前駆期においては地域生活をしているという観点で、ケースワーカーと精神保健福祉の連携で障害者の状況を把握しておくことは重要である。日常生活面での支援として、または本人の活動圏として情報を十分に共有することは必要である。このことによって、急性期に至った場合のフォローアップ、医療への移行においてスムーズに行えると言える。医療サイドにおいても普段から通院している状況などの情報の共有も重要である。また、こうした連携がなされていることにより、本人との信頼関係が双方に結ばれ、安心が得られると考える。

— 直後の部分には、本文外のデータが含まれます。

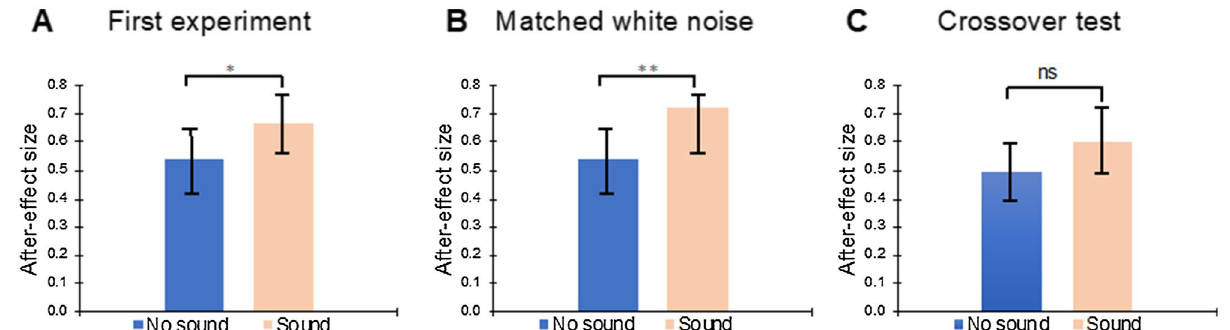
Figure 5. Difference in after-effect size between the treatment with sound (“sound”) and the treatment without sound (“no sound”), for each experiment. Y-axis: Mean after-effect size across participants (for the definition of after-effect size, see Fig. 3). *: difference is significant at p < 0.05; **: difference is significant at p < 0.01; ns difference is not significant at p < 0.05; see Table 1 for the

生活の場として精神保健福祉を利用しているという点で生活保護よりもやや比重が大きく、医療においては、通院をしている点や前駆期における状況を引き継ぐ点において重要であり、生活保護においては日常生活の定期的な本人の把握、医療と精神保健福祉との連携という点である。


医療 精神保健福祉 生活保護
カウンセリング
通院
社会的リハビリテーション
作業所等(生活の場)
経済的給付
訪問、就労指導など
(セルフケア)


急性期急性期

医療:60
精神保健福祉:30
生活保護:10

精神障害者は疾病に苦しむ時期が長期間にわたることが多い。急性期(あるいは疾病が表出している場合)においては、まず利用者を苦しめている、精神症状や陰性症状などを薬物療法等によって軽減を図ることを大きな目的になる。その中において、生活保護は治療上の経費などの保障という面が強いが、常に障害者の状況を把握しておくように病院などに働きかけるスタンスは、医療と生活保護の連携の意味でも大きい。また、これまで本人が利用している福祉施設との連携を通じて、受け皿の確保や調整を担う役割があると考える。

精神保健福祉分野での取り組みとしては、急性期にあっても医療との結びつきからリハビリテーションの準備、または院内における各種メニューに対するPSWの調整など多岐にわたる。


医療 精神保健福祉 生活保護
薬物療法
保護(入院等)
本人への疾病の説明など
医療との連携重視
家族との調整(治療同盟)
経済的給付
本人の状況の把握
生活の場である施設との連携


回復期回復期

医療:40
精神保健福祉:50
生活保護:10


例えば、保護室から閉鎖病棟へあるいは開放病棟へ移り、徐々に日常性や幻覚、幻聴がおさまりかけ、療養する時期である。またSSTや院内作業に参加するなどを行いながら関係性の障害を軽減させていく過程にある。生活保護の役割は、経済的な保障という面が依然強いが引き続き本人の状況の確認から今後の見通しなどの相談などの連携をする必要がある。なお、回復期には疾病によって心身共に消耗している時期からの快復が含まれ、ひとまず安定しているという場合もあるため個々に応じた観察や関わりの中で進める必要がある。


医療 精神保健福祉 生活保護
薬物療法
精神療法
教育的プログラム
リハビリ
生活適応の支援
経済的給付
本人の状況の把握
社会資源の適切性の考慮


回復期安定期

医療:20
精神保健福祉:40
生活保護:40

病状も収まり、退院のめどが立ってくる時期などを指す。このあたりから、生活保護は単に経済的給付という観点だけでなく、地域生活への自立を精神保健福祉との具体的な連携の中で社会資源の開発や連結を模索したり計画したりする必要がある時期でもある。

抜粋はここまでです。